Un amour discret, mais indéfectible
Si les soubresauts ont parsemé leur vie familiale, ils n'ont jamais réussi à la rompre. Comme dans tous les couples, les disputes n'ont pas été absentes, "mais ils sont inséparables. Un lien très fort les unit", explique leur fils. Mais, dans ce couple, les sentiments ne s'affichent pas. Peu d'embrassades, peu de mots doux ou gestes de tendresse échangés devant les enfants, la pudeur est une seconde nature. "Ma mère, c'est la douceur incarnée. Mon père, lui, est très froid d'apparence, austère, mais très gentil", décrit Éric. Pourtant, quand Manuela a frôlé la mort à deux reprises ces dernières années, le masque de Marc a glissé. "On le voyait très malheureux, et le mot est faible. Il l'embrassait alors." Ce lien-là, tissé en silence au fil des décennies, a irrigué leurs trois enfants, cinq petits-enfants, six arrière-petits-enfants et Noé, un bisaïeul né récemment. "On est très solidaires entre nous et très proches, sans être les uns sur les autres. Pas un jour ne passe sans qu'on leur rende visite ou qu'on les appelle. Mon fils qui vit ici le fait tous les jours, mon autre fils, qui est installé aux États-Unis, appelle, lui, tous les deux jours", détaille Éric. La famille a même créé un groupe WhatsApp pour relayer des nouvelles quotidiennes, et toutes les occasions sont bonnes pour se retrouver. Le secret de 75 ans d'union ? Peut-être simplement ce sens-là : la famille d'abord et toujours. Que leur souhaiter de plus ? Encore de belles et longues années d'amour.

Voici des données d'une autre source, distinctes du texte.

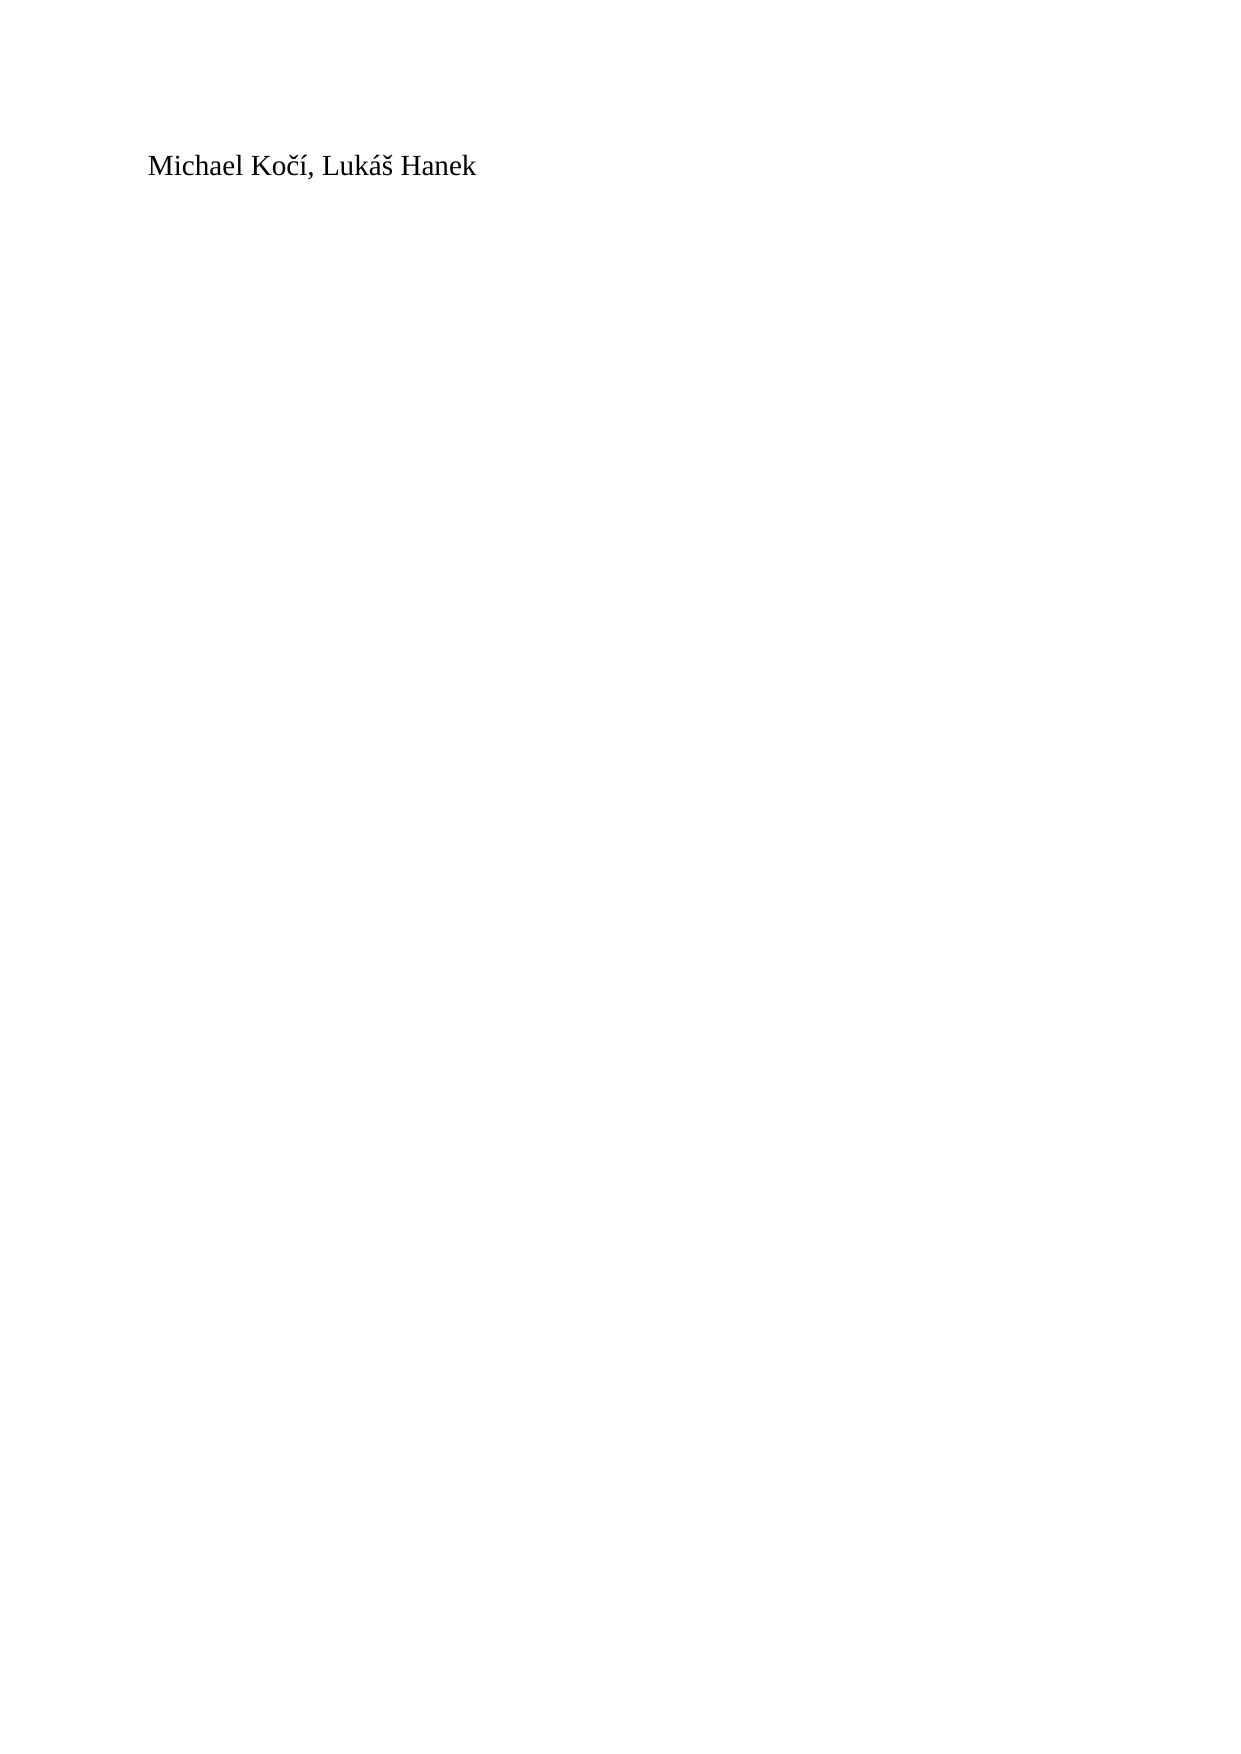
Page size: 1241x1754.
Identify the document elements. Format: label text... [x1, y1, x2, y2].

"L'amour en Ehpad, c'est possible"
"L'histoire entre Manuela et Marc Rodriguez et Les Muscates est celle de l'installation d'une relation de confiance, avec l'empreinte de la patience et du temps. Manuela est venue une première fois essayer la vie aux Muscates pour reprendre des forces après un accident de la vie. Discrète, avec humour et un caractère bien trempé, elle s'est rapidement sentie à l'aise. Nous avons alors découvert Marc, peu loquace et méfiant envers la maison de retraite, mais tellement aimant envers son épouse que la séparation temporaire l'affectait. Puis, quelques mois plus tard, comme cela peut arriver, la fragilité du maintien au domicile trop présente a précipité leur entrée permanente, cette fois-ci ensemble. Il était impensable pour eux, mais aussi pour l'équipe des Muscates de l'envisager autrement ! Depuis, chaque jour, ils nous montrent leur amour immense et inconditionnel que nous voyons dans ces couples à l'ancienne : les petites escarmouches, leur complicité, les attentions du quotidien… Ils ont également amené avec eux leur histoire et une famille aimante qui le prouve chaque jour par la constante de sa présence et sa serviabilité, et désormais font partie intégrante de la vie des Muscates", écrit Julie Marchadier, cadre socio-éducatif.